Письмо это хранилось в копии у г. Краевского, пылавшего тогда благородным негодованием против всяких нелитературных выходок.

Несколько месяцев спустя после этого я заехал к В. И. Панаеву.

– Что у тебя такое было с Булгариным? – спросил он меня.

Я давно забыл о выходке «Пчелы».

– Ничего, – отвечал я, – я с Булгариным не имею никаких связей и сношений; а что?

– Да я дней пять тому назад встретил его в Милютиных лавках. Он пристал ко мне. «Ваше превосходительство, говорит, вы на меня сердитесь… Я не виноват…» – «За что мне на вас сердиться?» – «В „Пчеле“, говорит, оскорбили вашего племянника; но я, клянусь вам богом, не знал об этом. Я вашего племянника люблю, ваше превосходительство, несмотря на то, что он якшается с моими врагами. Я поручил написать об нем одному сотруднику, думая, что он находится с ним в хороших отношениях, а он с ним в контре – он и ввел меня в эту неприятность. Простите меня, бога ради, не виноват, не виноват, ваше превосходительство!» И все тыкался мне в плечо и целовал, объясняясь в любви ко мне и к тебе. Я ничего хорошенько не понял.

Я рассказал Панаеву, в чем дело, и передал ему содержание письма Булгарина к Дундукову. Панаев покачал головою.

– Ах, неужели, – возразил он с свойственною ему мягкостию, – Булгарин такой нехороший человек! Я этого не думал… Мне как-то хочется думать об людях все лучше.

Эпилог к этой забавной истории разыгрался лет пять спустя.

Я жил на даче в Парголове, где жил тогда и Межевич, перешедший от г. Краевского к Булгарину и потом редижировавший «Полицейскими ведомостями».

С Межевичем я познакомился, когда он приехал из Москвы и сделался сотрудником «Отечественных записок» (об этом я буду говорить подробно). Межевич очень конфузился, перебежав в «Пчелу», и долго скрывал это от нас. В это время я написал статейку «Петербургский фельетонист», в которой мой фельетонист также тайно перебегает из одного журнала в другой. Межевич принял эту статейку на свой счет.

Я встретился с Межевичем по дороге в сад, и мы пошли вместе. Вечер был теплый и тихий; я разговорился с ним о чем-то. Тишина природы и моя любезность подействовали на Межевича.

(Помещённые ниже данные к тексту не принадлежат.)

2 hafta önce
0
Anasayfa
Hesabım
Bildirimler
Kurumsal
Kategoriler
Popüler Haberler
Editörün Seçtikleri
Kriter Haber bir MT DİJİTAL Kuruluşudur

Он вдруг, растроганный, остановился и произнес:

– Знаете ли, что я перед вами очень виноват?

– Каким образом? – спросил я.

– Ведь это я написал в «Пчеле» известный вам гадкий намек на вас. Я был тогда глубоко оскорблен вашим «Петербургским фельетонистом», простите меня.

– И, полноте, любезный Василий Степанович, – я уж давно и забыл об этом, – отвечал я.

Межевич с чувством и даже со слезящимися глазами пожал мою руку…

Но обратимся к середам Кукольника.

Вся ватага гостей его расходилась обыкновенно около часа, – иногда Яненко или кто – нибудь из мелких литераторов, состоявших по особым поручениям при поэте, разными хитростями выживали гостей ранее. По очищении комнат накрывался ужин человек на двадцать самых интимных и продолжался до утра. За этим ужином происходили дружеские и всяческие излияния, выступала на сцену святыня искусства и раздавались вдохновенные и пророческие речи хозяина дома.

На одной из серед Кукольник часов в одиннадцать подошел ко мне, значительно мигнул и шепнул с улыбкою:

– Не уезжай. Когда разбредется вся эта шушера, останутся избранные. Вечера мои собственно начинаются тогда, когда они кончаются для них…

Кукольник указал головою на толпу гостей.

– До сих пор, – прибавил он, – была только увертюра, – самая опера начнется потом.

Надо заметить, что это происходило после «Роксоланы» и «Скопина-Шуйского», которые имели огромный успех на сцене. Усердие наше к крикам и хлопанью не уставало. К нам присоединилось еще множество офицеров различных полков – новых друзей поэта, с еще более громким голосом, чем у нас.